Não aprendemos nada?
A vida cristã é, entre muitas outras coisas, um convite constante à partilha, à confiança e ao cuidado com o próximo. A mensagem do Evangelho não diz “armazena tudo o que puderes antes que o vizinho chegue”. Pelo contrário, convida-nos a partilhar o pão, a viver com simplicidade e ter esperança. E, convenhamos, esta corrida desenfreada ao supermercado ou à bomba de gasolina está mais perto do surrealismo do que da fé.

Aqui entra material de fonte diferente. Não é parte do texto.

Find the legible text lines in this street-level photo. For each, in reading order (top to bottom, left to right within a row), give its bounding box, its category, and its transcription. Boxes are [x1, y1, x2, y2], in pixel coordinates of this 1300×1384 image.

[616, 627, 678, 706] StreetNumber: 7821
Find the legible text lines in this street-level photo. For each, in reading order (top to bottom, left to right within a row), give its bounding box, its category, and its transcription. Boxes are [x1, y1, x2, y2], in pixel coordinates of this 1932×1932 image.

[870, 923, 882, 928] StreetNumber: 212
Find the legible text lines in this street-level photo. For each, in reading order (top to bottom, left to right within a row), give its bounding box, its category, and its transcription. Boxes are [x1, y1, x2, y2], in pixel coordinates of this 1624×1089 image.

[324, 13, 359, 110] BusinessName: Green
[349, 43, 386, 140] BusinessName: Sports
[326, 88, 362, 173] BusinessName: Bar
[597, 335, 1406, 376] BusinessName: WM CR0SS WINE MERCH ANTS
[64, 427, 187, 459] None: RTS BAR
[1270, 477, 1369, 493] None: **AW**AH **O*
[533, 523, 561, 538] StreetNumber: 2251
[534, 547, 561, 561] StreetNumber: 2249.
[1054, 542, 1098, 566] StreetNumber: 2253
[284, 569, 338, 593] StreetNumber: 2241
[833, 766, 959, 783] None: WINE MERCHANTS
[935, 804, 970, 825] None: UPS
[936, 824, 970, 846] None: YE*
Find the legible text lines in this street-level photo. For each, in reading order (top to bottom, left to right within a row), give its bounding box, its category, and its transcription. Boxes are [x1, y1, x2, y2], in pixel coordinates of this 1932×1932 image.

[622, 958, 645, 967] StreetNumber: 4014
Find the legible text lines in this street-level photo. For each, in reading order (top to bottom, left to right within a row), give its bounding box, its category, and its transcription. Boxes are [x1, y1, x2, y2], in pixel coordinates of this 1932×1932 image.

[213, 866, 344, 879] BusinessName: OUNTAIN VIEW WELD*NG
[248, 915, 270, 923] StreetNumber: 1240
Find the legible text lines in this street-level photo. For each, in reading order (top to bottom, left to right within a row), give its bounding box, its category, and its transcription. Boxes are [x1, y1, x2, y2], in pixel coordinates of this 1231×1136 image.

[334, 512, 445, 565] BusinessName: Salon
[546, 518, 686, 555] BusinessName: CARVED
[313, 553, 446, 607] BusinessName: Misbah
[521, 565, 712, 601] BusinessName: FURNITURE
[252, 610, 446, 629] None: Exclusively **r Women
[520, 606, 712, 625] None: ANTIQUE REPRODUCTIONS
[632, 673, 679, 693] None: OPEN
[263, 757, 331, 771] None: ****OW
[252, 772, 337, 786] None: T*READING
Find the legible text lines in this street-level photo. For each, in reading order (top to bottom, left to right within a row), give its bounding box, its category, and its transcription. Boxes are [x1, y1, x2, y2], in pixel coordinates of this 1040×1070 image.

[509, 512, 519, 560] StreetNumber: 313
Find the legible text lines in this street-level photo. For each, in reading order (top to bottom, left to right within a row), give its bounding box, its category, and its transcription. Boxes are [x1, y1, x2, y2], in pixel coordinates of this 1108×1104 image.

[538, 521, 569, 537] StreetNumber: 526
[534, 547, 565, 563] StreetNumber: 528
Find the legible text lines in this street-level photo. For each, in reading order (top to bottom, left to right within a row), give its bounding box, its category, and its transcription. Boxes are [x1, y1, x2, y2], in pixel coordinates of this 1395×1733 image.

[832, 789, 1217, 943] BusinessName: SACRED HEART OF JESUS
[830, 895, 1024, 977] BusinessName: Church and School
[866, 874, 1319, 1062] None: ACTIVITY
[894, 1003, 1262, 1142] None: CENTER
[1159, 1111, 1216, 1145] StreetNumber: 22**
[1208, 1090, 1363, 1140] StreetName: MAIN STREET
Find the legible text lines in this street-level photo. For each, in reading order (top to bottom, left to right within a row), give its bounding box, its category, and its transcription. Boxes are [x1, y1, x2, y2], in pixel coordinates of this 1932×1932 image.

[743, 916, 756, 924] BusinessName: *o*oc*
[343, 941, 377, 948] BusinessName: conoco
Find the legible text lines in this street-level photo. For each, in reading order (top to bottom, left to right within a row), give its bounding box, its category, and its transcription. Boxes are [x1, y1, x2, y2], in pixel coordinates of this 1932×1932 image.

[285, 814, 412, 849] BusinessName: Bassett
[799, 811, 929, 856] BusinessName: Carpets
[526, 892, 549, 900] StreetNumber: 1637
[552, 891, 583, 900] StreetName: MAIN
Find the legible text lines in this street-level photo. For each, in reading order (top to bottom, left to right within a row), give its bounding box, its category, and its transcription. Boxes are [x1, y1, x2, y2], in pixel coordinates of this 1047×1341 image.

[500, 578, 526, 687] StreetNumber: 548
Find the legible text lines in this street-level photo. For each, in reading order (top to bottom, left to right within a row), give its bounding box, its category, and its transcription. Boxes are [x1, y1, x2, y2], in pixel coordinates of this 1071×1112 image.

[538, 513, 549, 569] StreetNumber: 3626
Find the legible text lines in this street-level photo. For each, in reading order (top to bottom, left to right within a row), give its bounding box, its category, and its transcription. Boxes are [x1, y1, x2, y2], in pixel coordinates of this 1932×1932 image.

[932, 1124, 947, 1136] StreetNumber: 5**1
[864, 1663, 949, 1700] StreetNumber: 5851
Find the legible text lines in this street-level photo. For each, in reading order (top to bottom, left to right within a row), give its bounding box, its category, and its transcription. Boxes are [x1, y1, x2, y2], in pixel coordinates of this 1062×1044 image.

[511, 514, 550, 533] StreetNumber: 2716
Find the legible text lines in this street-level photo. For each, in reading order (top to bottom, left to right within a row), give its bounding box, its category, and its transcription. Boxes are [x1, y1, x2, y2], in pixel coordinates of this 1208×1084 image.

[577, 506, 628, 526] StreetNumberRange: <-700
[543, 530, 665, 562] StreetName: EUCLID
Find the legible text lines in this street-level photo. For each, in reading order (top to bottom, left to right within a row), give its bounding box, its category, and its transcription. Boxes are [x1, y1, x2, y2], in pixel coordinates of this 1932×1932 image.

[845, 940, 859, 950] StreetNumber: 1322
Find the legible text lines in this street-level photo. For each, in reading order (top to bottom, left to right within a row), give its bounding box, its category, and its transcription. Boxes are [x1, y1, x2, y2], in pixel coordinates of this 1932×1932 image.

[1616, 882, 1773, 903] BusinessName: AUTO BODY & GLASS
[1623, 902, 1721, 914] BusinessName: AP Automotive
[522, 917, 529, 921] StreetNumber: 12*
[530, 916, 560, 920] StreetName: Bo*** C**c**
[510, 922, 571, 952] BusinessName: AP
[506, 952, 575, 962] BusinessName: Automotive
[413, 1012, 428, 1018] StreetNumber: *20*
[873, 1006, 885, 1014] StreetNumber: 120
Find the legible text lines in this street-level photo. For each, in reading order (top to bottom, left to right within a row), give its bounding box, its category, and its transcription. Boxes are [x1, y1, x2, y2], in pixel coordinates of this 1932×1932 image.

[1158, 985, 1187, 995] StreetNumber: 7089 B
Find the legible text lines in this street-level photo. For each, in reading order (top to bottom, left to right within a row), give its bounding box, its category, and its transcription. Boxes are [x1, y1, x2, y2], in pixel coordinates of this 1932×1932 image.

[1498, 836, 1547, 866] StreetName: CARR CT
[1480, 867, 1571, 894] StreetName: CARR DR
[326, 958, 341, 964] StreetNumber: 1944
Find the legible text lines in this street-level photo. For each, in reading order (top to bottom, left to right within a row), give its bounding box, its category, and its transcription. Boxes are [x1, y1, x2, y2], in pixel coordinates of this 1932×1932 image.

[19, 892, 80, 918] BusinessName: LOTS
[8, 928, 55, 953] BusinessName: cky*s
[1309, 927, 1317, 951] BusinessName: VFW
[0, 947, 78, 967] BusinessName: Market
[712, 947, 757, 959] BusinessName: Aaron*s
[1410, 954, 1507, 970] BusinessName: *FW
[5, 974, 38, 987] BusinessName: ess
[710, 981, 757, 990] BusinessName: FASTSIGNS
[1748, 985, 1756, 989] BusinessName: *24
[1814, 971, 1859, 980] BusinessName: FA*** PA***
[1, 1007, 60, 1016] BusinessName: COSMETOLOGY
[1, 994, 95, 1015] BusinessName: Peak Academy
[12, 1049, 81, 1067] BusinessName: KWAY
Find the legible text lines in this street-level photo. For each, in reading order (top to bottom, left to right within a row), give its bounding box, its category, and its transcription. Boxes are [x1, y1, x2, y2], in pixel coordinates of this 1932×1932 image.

Temos medo, é certo. Somos humanos. Mas precisamos mesmo de nos tornar selvagens ao primeiro sinal de crise? A solidariedade desaparece tão rapidamente quanto a energia?
A verdade é que somos uma sociedade habituada à imediatez das coisas. Queremos tudo, agora, e para mim. E se possível, duas vezes. Perdemos o hábito de confiar uns nos outros e, mais grave ainda, de confiar em Deus. Vivemos como se tivéssemos de resolver tudo sozinhos, quando a verdade é que as soluções vêm muitas vezes em comunidade.
Durante o apagão, vi também gestos bonitos: vizinhos a ajudarem-se, pequenos comércios a abrirem as portas para distribuir água fresca e comida e bairros a deitarem fogo de artifício quando a eletricidade “voltou”. Há esperança. Mas precisamos urgentemente de reaprender a confiar. A confiar que a energia volta, que o supermercado reabastece, que a nossa prioridade não deve ser “ter tudo” mas “ter o suficiente e deixar para os outros”.
Não se trata apenas de educação cívica. Trata-se de vivência cristã. De coerência entre o que dizemos e o que fazemos. De compreendermos que, mesmo na adversidade, somos chamados a ser luz. E que bonito seria se, num apagão, em vez de correr desenfreadamente, nos uníssemos. Se partilhássemos. Se acendêssemos velas, literalmente e metaforicamente.
Porque, no fim, de que serve o atum, o papel higiénico e a gasolina, se não formos capazes de partilhar, de confiar e de cuidar? O mundo não precisa de mais “açambarcadores”. Precisa de corações generosos, mesmo nos momentos escuros. E da próxima vez que houver um apagão, tentemos acender a luz dentro de nós. Pode ser que ilumine mais do que imaginamos.